** Material shown follows **
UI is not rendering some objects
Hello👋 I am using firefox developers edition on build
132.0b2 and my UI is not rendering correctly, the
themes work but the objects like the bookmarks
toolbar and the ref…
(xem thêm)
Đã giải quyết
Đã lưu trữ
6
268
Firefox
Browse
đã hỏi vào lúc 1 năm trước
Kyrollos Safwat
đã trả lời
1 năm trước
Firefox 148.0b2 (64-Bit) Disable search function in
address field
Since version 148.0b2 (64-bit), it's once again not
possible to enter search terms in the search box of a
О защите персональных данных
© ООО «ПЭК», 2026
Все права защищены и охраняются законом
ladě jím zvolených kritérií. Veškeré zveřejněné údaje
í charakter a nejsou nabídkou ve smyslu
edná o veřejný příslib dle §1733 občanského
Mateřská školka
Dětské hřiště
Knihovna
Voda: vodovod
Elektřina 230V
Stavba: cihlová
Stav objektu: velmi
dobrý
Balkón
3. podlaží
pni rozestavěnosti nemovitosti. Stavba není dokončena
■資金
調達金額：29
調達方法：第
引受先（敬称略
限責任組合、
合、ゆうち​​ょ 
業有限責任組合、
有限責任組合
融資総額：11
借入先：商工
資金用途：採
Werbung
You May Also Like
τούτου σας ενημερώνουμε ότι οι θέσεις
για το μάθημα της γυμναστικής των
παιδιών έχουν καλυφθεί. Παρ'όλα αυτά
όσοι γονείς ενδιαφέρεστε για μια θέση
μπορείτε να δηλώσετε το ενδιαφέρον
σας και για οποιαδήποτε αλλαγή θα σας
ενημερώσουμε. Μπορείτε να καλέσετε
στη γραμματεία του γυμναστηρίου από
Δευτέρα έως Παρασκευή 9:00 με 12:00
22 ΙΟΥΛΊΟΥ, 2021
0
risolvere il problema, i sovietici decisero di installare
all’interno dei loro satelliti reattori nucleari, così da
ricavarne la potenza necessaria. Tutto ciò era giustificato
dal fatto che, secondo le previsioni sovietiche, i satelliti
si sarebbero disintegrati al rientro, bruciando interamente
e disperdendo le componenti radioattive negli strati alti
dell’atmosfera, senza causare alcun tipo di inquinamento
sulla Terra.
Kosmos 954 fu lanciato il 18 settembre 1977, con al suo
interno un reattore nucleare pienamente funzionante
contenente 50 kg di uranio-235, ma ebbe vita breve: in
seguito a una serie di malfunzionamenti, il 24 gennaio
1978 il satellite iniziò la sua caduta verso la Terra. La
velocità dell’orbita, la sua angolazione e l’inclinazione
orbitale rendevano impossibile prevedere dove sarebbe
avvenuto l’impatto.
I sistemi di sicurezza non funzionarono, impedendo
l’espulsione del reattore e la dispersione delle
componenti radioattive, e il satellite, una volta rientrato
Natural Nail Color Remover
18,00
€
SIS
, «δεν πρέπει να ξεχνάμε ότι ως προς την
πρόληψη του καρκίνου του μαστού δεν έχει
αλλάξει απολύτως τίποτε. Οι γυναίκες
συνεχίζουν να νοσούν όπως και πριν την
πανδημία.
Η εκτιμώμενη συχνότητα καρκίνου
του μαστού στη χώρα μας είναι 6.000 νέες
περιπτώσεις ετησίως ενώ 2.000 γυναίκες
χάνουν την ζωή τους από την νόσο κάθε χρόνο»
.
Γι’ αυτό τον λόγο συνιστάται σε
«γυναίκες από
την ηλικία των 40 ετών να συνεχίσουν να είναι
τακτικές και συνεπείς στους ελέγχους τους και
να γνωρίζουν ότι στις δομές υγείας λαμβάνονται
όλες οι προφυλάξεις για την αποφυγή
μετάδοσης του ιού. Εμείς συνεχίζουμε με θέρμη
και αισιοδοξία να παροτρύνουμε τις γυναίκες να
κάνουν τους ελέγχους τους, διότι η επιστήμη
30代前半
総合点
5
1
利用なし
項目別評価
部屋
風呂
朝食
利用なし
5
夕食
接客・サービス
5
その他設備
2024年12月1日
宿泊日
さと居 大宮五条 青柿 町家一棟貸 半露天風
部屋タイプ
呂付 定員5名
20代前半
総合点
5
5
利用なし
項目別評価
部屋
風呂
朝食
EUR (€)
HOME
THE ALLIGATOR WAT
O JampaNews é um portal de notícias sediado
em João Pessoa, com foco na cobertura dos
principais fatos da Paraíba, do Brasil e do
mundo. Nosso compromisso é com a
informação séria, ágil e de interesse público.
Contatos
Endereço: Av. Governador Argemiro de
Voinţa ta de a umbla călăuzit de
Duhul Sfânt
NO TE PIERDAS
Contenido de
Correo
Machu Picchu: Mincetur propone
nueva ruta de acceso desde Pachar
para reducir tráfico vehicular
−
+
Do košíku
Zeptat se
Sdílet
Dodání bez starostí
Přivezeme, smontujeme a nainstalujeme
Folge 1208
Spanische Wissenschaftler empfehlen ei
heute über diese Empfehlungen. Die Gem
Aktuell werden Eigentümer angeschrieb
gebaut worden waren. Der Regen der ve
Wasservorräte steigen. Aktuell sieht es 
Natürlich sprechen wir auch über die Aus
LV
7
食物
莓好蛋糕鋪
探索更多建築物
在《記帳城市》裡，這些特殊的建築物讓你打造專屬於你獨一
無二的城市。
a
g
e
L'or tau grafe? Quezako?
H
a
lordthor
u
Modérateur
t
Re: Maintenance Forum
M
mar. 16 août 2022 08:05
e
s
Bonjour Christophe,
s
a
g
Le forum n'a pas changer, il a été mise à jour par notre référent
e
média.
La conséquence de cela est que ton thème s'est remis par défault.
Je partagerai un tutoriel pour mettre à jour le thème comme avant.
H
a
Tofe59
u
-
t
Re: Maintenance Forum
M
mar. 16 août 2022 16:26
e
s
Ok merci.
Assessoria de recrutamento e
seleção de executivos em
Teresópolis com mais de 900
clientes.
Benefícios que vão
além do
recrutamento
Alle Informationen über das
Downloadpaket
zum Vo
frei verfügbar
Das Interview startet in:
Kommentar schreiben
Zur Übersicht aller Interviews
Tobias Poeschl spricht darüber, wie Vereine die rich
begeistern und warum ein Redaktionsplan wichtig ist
** End of Material shown **
## Your instructions:
Copy out the entries from the first line up to and including the line with "dell’atmosfera, senza causare".

## Response to the exercise:
UI is not rendering some objects
Hello👋 I am using firefox developers edition on build
132.0b2 and my UI is not rendering correctly, the
themes work but the objects like the bookmarks
toolbar and the ref…
(xem thêm)
Đã giải quyết
Đã lưu trữ
6
268
Firefox
Browse
đã hỏi vào lúc 1 năm trước
Kyrollos Safwat
đã trả lời
1 năm trước
Firefox 148.0b2 (64-Bit) Disable search function in
address field
Since version 148.0b2 (64-bit), it's once again not
possible to enter search terms in the search box of a
О защите персональных данных
© ООО «ПЭК», 2026
Все права защищены и охраняются законом
ladě jím zvolených kritérií. Veškeré zveřejněné údaje
í charakter a nejsou nabídkou ve smyslu
edná o veřejný příslib dle §1733 občanského
Mateřská školka
Dětské hřiště
Knihovna
Voda: vodovod
Elektřina 230V
Stavba: cihlová
Stav objektu: velmi
dobrý
Balkón
3. podlaží
pni rozestavěnosti nemovitosti. Stavba není dokončena
■資金
調達金額：29
調達方法：第
引受先（敬称略
限責任組合、
合、ゆうち​​ょ 
業有限責任組合、
有限責任組合
融資総額：11
借入先：商工
資金用途：採
Werbung
You May Also Like
τούτου σας ενημερώνουμε ότι οι θέσεις
για το μάθημα της γυμναστικής των
παιδιών έχουν καλυφθεί. Παρ'όλα αυτά
όσοι γονείς ενδιαφέρεστε για μια θέση
μπορείτε να δηλώσετε το ενδιαφέρον
σας και για οποιαδήποτε αλλαγή θα σας
ενημερώσουμε. Μπορείτε να καλέσετε
στη γραμματεία του γυμναστηρίου από
Δευτέρα έως Παρασκευή 9:00 με 12:00
22 ΙΟΥΛΊΟΥ, 2021
0
risolvere il problema, i sovietici decisero di installare
all’interno dei loro satelliti reattori nucleari, così da
ricavarne la potenza necessaria. Tutto ciò era giustificato
dal fatto che, secondo le previsioni sovietiche, i satelliti
si sarebbero disintegrati al rientro, bruciando interamente
e disperdendo le componenti radioattive negli strati alti
dell’atmosfera, senza causare alcun tipo di inquinamento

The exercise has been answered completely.